16 octobre 2021
L’état de sidération qui était le nôtre il y a un an, lors de l’attentat djihadiste contre le professeur Samuel Paty, ne s’efface pas.
Nous appelions à un sursaut citoyen. Nous avions l’espoir que le traumatisme de la décapitation d’un enseignant d’histoire-géographie qui avait montré à ses élèves les caricatures publiées par Charlie Hebdo débouche sur plus qu’une simple prise de conscience. Qu’enfin allait se produire une remobilisation massive de la République autour de son école, de la laïcité, de la liberté d’expression.

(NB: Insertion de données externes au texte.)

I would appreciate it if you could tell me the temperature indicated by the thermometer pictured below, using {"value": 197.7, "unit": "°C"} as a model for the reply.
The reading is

Qu’enfin un élan allait porter partout le combat contre l’islamisme radical et son idéologie totalitaire. Que plus jamais une ou un enseignant ne se sentirait seul, alors que depuis 2015 la propagande djihadiste dénonçait l’école de la République et son éducation « mécréante » en appelant à tuer des professeurs qui enseignent la laïcité.

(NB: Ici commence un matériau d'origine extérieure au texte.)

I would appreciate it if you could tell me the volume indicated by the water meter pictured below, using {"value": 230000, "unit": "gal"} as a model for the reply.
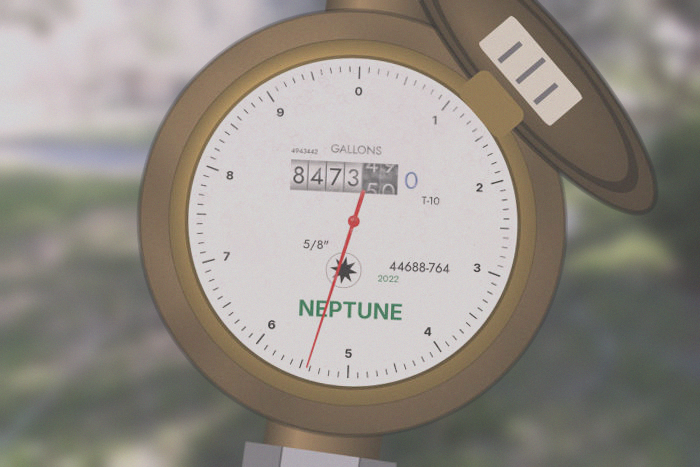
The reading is {"value": 8473495.4, "unit": "gal"}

Bien sûr, en haut, au sommet de l’État, il y a eu des proclamations solennelles, puis classiquement de nouvelles lois et l’accumulation d’annonces. Mais dans les écoles, collèges et lycées, les enseignantes et enseignants se sentent encore seuls, parfois en désarroi, pris dans des injonctions contradictoires, pas toujours soutenus par une administration timide, soucieuse d’éviter de « faire des vagues » et qui semble surtout avoir beaucoup d’autres priorités. En dépit des discours, l’école reste désemparée et ne peut régler à elle seule tous les renoncements.
Les hommages qui sont rendus aujourd’hui à Samuel Paty sont un acte de résistance contre l’horreur de la barbarie totalitaire, respectueux de sa mémoire. Ils portent aussi pour nous une exigence : celle qu’enfin la France soit à la hauteur d’un combat déterminé pour la laïcité, pour l’éducation, pour la culture, pour l’émancipation de toutes et tous.
Samuel Paty était un enseignant d’histoire-géographie comme il y en a tant. Investi dans son travail, dans sa mission auprès de ses élèves, il portait la respiration laïque de l’école. Il donnait à la jeunesse le meilleur de l’éducation nationale : partager le savoir, apprendre à raisonner par soi et contre soi, respecter l’autre, découvrir l’altérité sans que les convictions personnelles ne soient la grille d’analyse imposée.
Cette conception de la mission de l’éducation dans la République percute de plein fouet la vision utilitariste de l’école qui s’est installée depuis des années, celle de l’économisme qui place au centre de tout la croissance et la compétitivité à laquelle le système scolaire devrait préparer la jeunesse. Ce qui manque tant, c’est une rupture nette avec cette perte de sens.
L’urgence pour l’éducation n’est pas seulement dans ses moyens, l’amélioration et la reconnaissance et le statut des enseignants, elle est d’abord dans l’affirmation de ce que la République lui confie comme mission principale : la formation de citoyennes et de citoyens libres et émancipés. La transmission des valeurs de laïcité, de l’histoire, ne peut pas être séparée de l’ensemble d’un projet éducatif, ni considérée comme un simple compartiment parmi d’autres. En vérité, elle ne peut pas se réaliser dans le cadre d’un projet de société conservateur, où ces valeurs sont conjuguées au passé. Là est la contradiction fondamentale de la politique du gouvernement actuel, et sa limite.
Pour redonner un élan à l’école, il faut vouloir une société juste, féministe, laïque, antiraciste, démocratique, une République qui donne un avenir à la jeunesse et se tient debout parce qu’elle se projette dans une vision du futur au travers d’un nouvel horizon de civilisation à la hauteur des défis de l’urgence écologique.
Voilà ce qui relie à nos yeux efficacité dans la lutte contre l’islamisme radical et le projet de la République écologique que nous voulons construire, pleinement laïque et émancipatrice. Les écologistes doivent porter cette ambition avec clarté et détermination dans la campagne de 2022.